PROBLEM STATEMENT = Please copy every line of the material below, character for character, without changing anything.

MATERIAL =
========

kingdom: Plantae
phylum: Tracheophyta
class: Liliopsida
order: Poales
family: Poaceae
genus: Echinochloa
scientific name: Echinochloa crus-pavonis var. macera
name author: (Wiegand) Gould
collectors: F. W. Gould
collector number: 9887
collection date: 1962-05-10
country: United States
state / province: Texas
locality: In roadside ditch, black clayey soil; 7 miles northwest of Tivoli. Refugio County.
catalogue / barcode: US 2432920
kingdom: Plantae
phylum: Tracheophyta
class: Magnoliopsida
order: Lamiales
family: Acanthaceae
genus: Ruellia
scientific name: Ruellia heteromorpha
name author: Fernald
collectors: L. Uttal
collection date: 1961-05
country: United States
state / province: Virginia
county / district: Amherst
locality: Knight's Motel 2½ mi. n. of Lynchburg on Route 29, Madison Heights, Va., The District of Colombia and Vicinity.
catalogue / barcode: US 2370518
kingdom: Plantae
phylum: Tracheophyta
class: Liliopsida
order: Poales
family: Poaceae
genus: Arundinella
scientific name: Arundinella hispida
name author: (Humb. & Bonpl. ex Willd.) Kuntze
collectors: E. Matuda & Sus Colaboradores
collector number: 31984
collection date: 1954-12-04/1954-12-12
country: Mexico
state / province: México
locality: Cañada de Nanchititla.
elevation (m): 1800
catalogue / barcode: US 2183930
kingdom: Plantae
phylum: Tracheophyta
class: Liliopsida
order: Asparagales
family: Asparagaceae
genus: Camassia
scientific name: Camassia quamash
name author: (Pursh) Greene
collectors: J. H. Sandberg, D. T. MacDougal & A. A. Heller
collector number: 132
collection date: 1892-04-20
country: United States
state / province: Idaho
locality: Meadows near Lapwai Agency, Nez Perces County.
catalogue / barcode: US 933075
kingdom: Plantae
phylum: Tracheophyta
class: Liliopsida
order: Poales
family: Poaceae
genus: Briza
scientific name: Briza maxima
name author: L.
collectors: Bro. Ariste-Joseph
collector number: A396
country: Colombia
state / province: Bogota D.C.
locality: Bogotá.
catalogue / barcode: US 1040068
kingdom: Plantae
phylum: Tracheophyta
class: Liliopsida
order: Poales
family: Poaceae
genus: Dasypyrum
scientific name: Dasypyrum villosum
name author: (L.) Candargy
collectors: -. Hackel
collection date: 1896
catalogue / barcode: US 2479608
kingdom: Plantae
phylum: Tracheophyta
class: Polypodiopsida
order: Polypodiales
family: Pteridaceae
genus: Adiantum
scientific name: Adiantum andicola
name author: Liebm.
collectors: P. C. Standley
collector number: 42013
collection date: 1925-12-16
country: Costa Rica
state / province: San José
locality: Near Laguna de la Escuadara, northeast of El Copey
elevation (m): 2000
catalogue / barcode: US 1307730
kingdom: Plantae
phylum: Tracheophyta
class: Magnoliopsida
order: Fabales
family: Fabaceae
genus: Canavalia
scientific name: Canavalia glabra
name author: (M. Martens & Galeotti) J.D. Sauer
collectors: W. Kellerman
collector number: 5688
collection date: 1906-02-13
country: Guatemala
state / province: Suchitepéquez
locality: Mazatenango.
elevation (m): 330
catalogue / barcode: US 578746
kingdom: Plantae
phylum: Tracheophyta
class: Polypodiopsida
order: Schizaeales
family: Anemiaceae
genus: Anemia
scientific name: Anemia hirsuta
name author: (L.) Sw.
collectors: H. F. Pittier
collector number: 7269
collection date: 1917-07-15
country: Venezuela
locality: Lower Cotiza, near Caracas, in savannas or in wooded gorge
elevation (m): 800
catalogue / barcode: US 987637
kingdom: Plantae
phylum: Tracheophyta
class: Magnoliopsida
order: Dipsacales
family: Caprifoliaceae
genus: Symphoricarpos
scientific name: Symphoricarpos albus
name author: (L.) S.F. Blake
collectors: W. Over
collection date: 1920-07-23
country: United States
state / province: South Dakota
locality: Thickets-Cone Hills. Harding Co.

========

TASK OUTPUT =
kingdom: Plantae
phylum: Tracheophyta
class: Liliopsida
order: Poales
family: Poaceae
genus: Echinochloa
scientific name: Echinochloa crus-pavonis var. macera
name author: (Wiegand) Gould
collectors: F. W. Gould
collector number: 9887
collection date: 1962-05-10
country: United States
state / province: Texas
locality: In roadside ditch, black clayey soil; 7 miles northwest of Tivoli. Refugio County.
catalogue / barcode: US 2432920
kingdom: Plantae
phylum: Tracheophyta
class: Magnoliopsida
order: Lamiales
family: Acanthaceae
genus: Ruellia
scientific name: Ruellia heteromorpha
name author: Fernald
collectors: L. Uttal
collection date: 1961-05
country: United States
state / province: Virginia
county / district: Amherst
locality: Knight's Motel 2½ mi. n. of Lynchburg on Route 29, Madison Heights, Va., The District of Colombia and Vicinity.
catalogue / barcode: US 2370518
kingdom: Plantae
phylum: Tracheophyta
class: Liliopsida
order: Poales
family: Poaceae
genus: Arundinella
scientific name: Arundinella hispida
name author: (Humb. & Bonpl. ex Willd.) Kuntze
collectors: E. Matuda & Sus Colaboradores
collector number: 31984
collection date: 1954-12-04/1954-12-12
country: Mexico
state / province: México
locality: Cañada de Nanchititla.
elevation (m): 1800
catalogue / barcode: US 2183930
kingdom: Plantae
phylum: Tracheophyta
class: Liliopsida
order: Asparagales
family: Asparagaceae
genus: Camassia
scientific name: Camassia quamash
name author: (Pursh) Greene
collectors: J. H. Sandberg, D. T. MacDougal & A. A. Heller
collector number: 132
collection date: 1892-04-20
country: United States
state / province: Idaho
locality: Meadows near Lapwai Agency, Nez Perces County.
catalogue / barcode: US 933075
kingdom: Plantae
phylum: Tracheophyta
class: Liliopsida
order: Poales
family: Poaceae
genus: Briza
scientific name: Briza maxima
name author: L.
collectors: Bro. Ariste-Joseph
collector number: A396
country: Colombia
state / province: Bogota D.C.
locality: Bogotá.
catalogue / barcode: US 1040068
kingdom: Plantae
phylum: Tracheophyta
class: Liliopsida
order: Poales
family: Poaceae
genus: Dasypyrum
scientific name: Dasypyrum villosum
name author: (L.) Candargy
collectors: -. Hackel
collection date: 1896
catalogue / barcode: US 2479608
kingdom: Plantae
phylum: Tracheophyta
class: Polypodiopsida
order: Polypodiales
family: Pteridaceae
genus: Adiantum
scientific name: Adiantum andicola
name author: Liebm.
collectors: P. C. Standley
collector number: 42013
collection date: 1925-12-16
country: Costa Rica
state / province: San José
locality: Near Laguna de la Escuadara, northeast of El Copey
elevation (m): 2000
catalogue / barcode: US 1307730
kingdom: Plantae
phylum: Tracheophyta
class: Magnoliopsida
order: Fabales
family: Fabaceae
genus: Canavalia
scientific name: Canavalia glabra
name author: (M. Martens & Galeotti) J.D. Sauer
collectors: W. Kellerman
collector number: 5688
collection date: 1906-02-13
country: Guatemala
state / province: Suchitepéquez
locality: Mazatenango.
elevation (m): 330
catalogue / barcode: US 578746
kingdom: Plantae
phylum: Tracheophyta
class: Polypodiopsida
order: Schizaeales
family: Anemiaceae
genus: Anemia
scientific name: Anemia hirsuta
name author: (L.) Sw.
collectors: H. F. Pittier
collector number: 7269
collection date: 1917-07-15
country: Venezuela
locality: Lower Cotiza, near Caracas, in savannas or in wooded gorge
elevation (m): 800
catalogue / barcode: US 987637
kingdom: Plantae
phylum: Tracheophyta
class: Magnoliopsida
order: Dipsacales
family: Caprifoliaceae
genus: Symphoricarpos
scientific name: Symphoricarpos albus
name author: (L.) S.F. Blake
collectors: W. Over
collection date: 1920-07-23
country: United States
state / province: South Dakota
locality: Thickets-Cone Hills. Harding Co.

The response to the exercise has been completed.